+++ Dataset entries
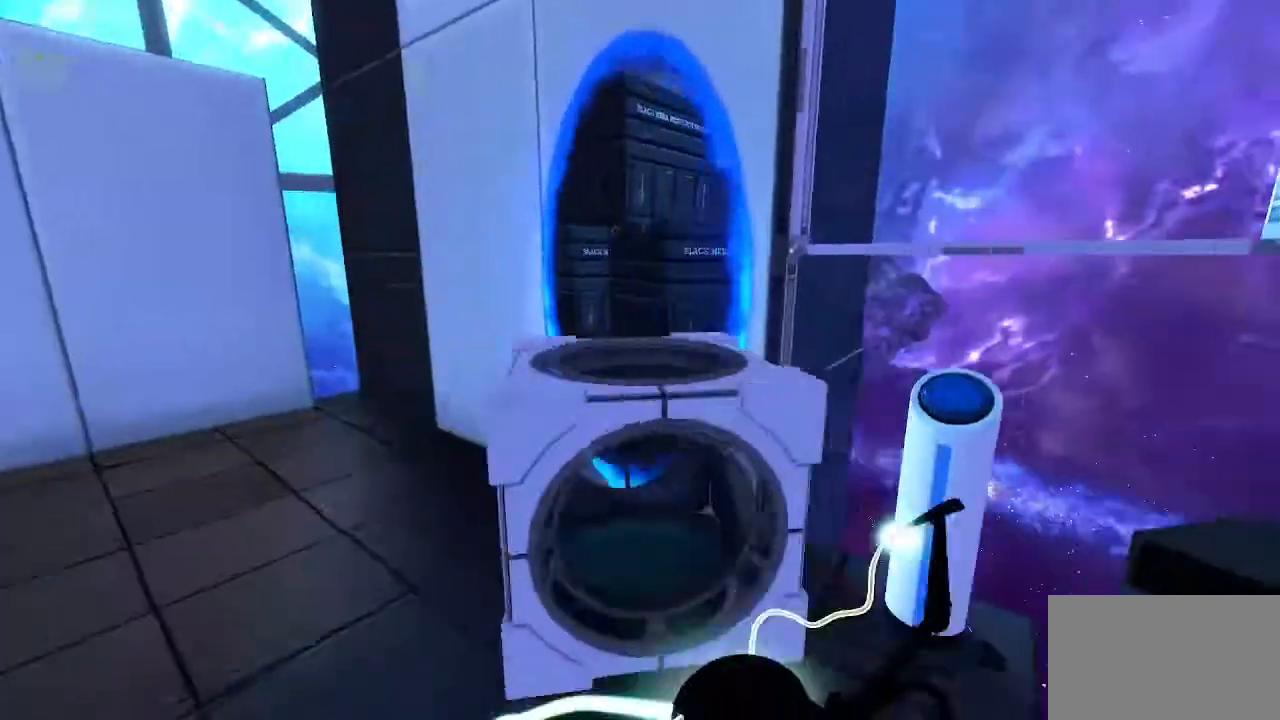
{"keys": ["d", "w"], "mouse": [], "events": [[400, "d", "down"]]}
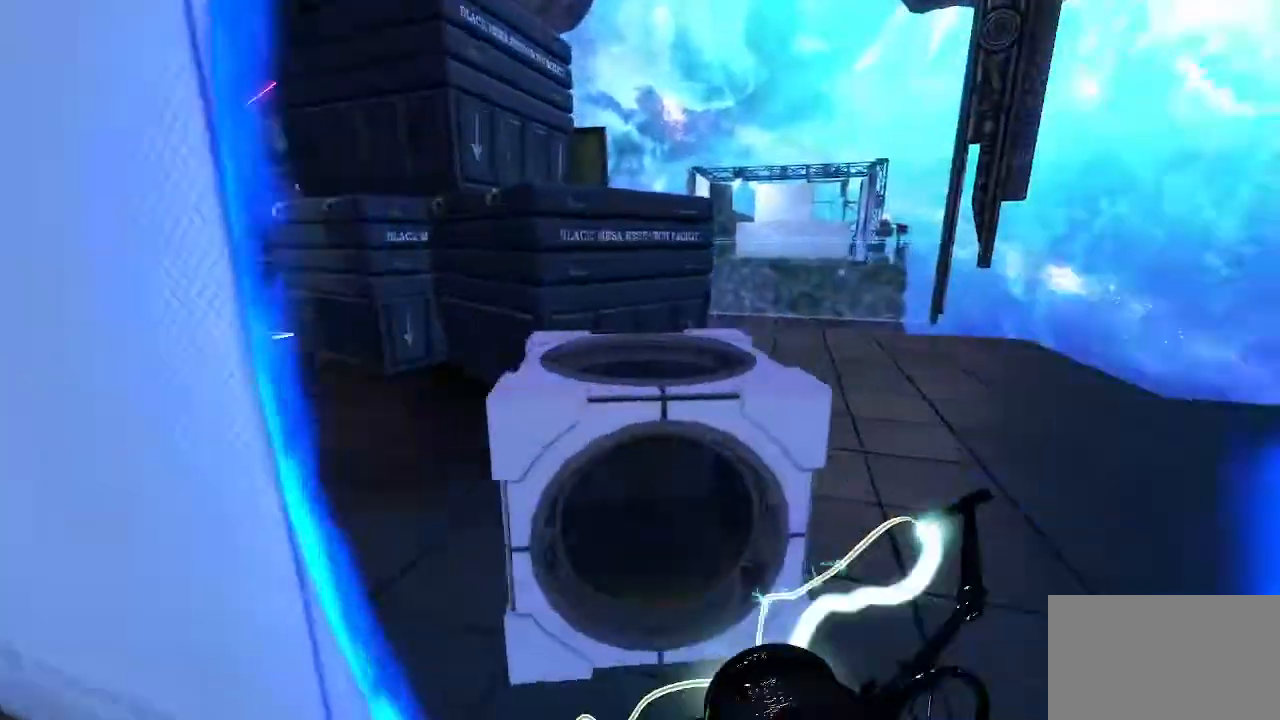
{"keys": ["a", "w"], "mouse": [], "events": [[33, "d", "up"], [300, "a", "down"]]}
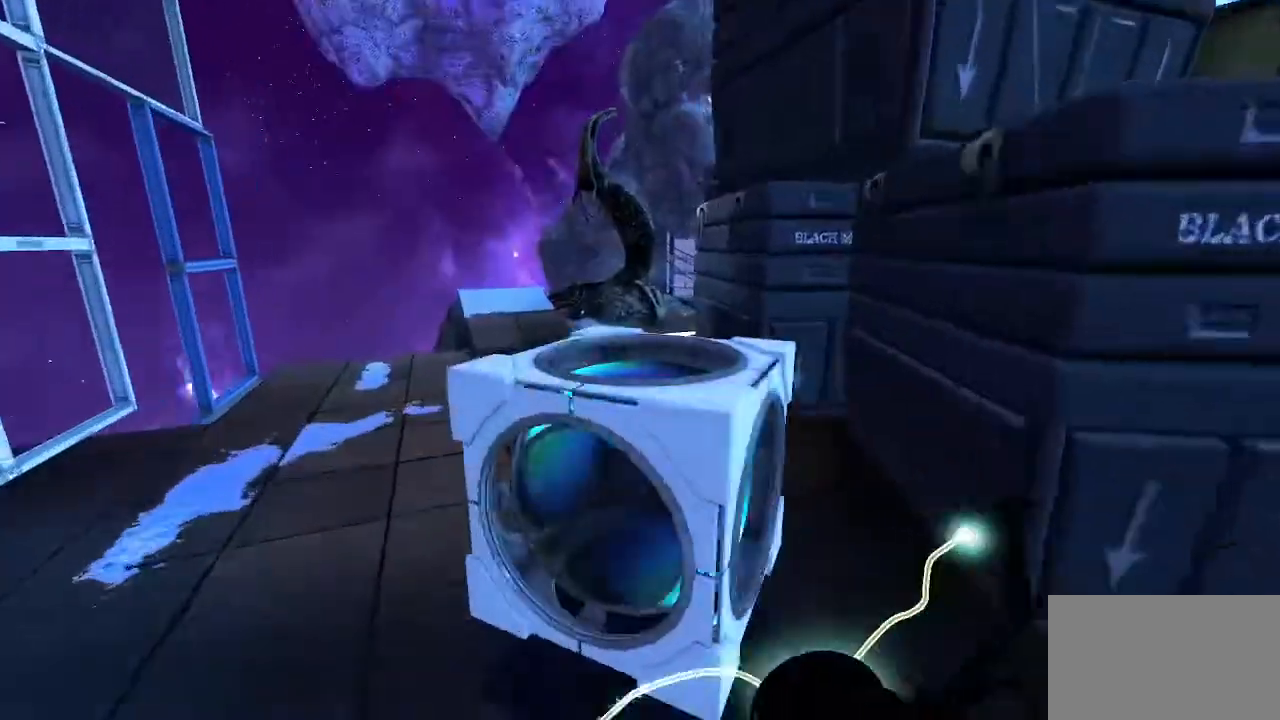
{"keys": ["a", "w"], "mouse": [], "events": []}
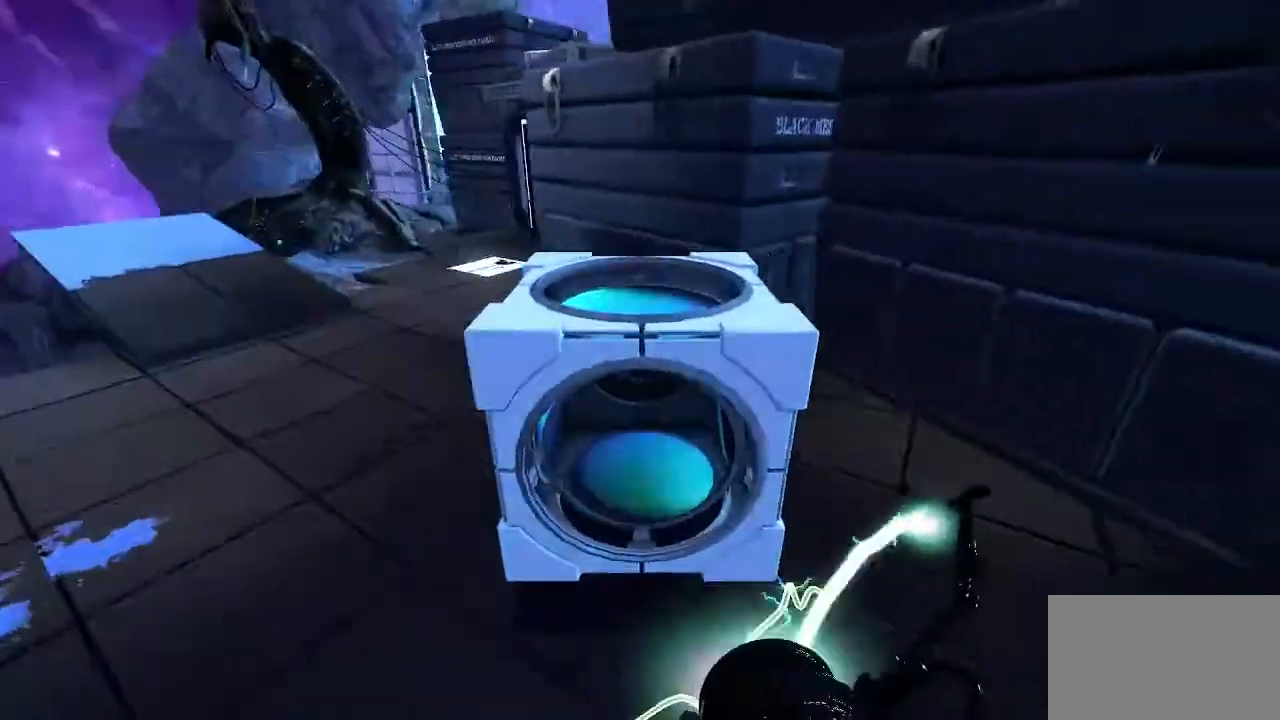
{"keys": ["a"], "mouse": [], "events": [[433, "w", "up"]]}
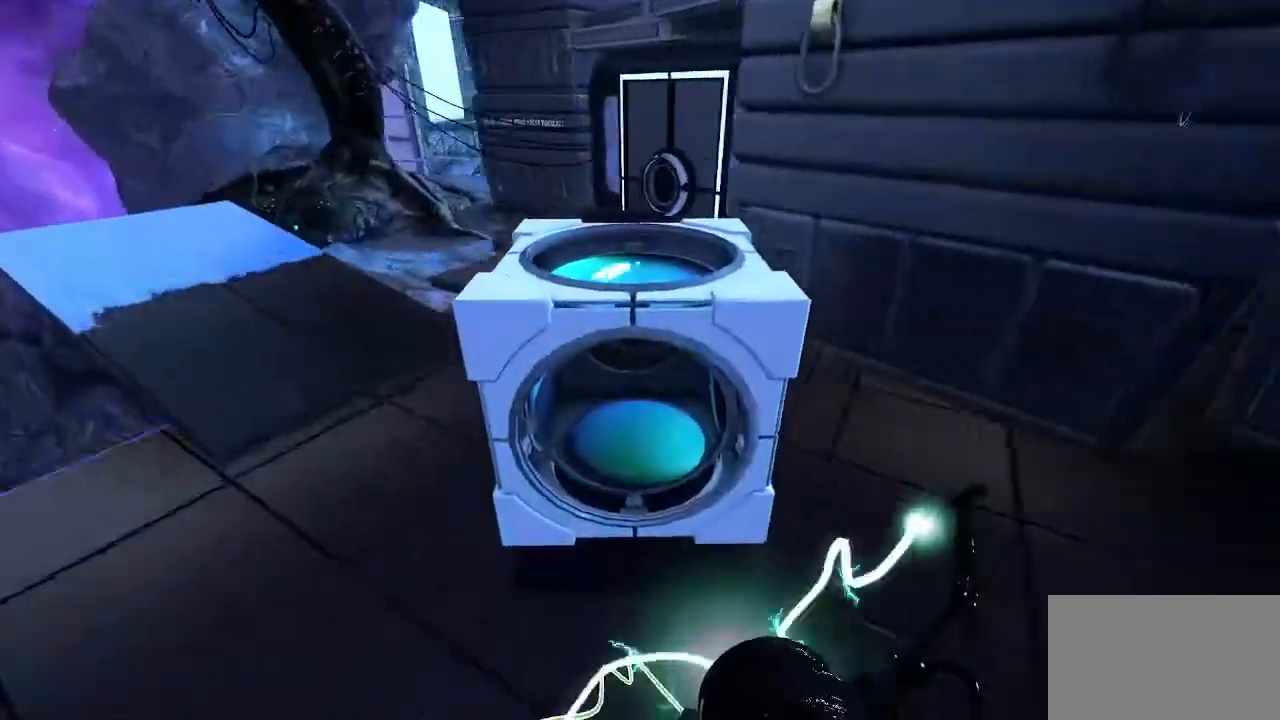
{"keys": [], "mouse": [], "events": [[67, "a", "up"]]}
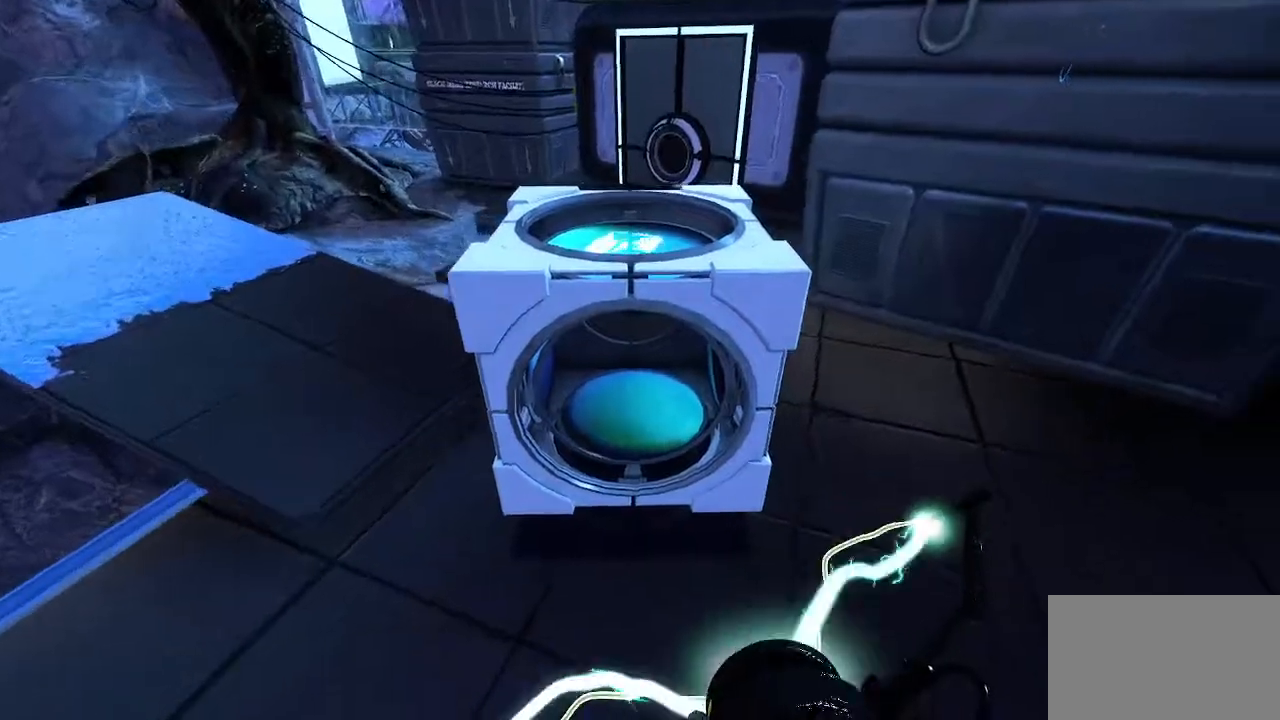
{"keys": [], "mouse": [], "events": []}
++++++
* Problem:
Copy every line of the records above that contains "down".

* Completed task:
{"keys": ["d", "w"], "mouse": [], "events": [[400, "d", "down"]]}
{"keys": ["a", "w"], "mouse": [], "events": [[33, "d", "up"], [300, "a", "down"]]}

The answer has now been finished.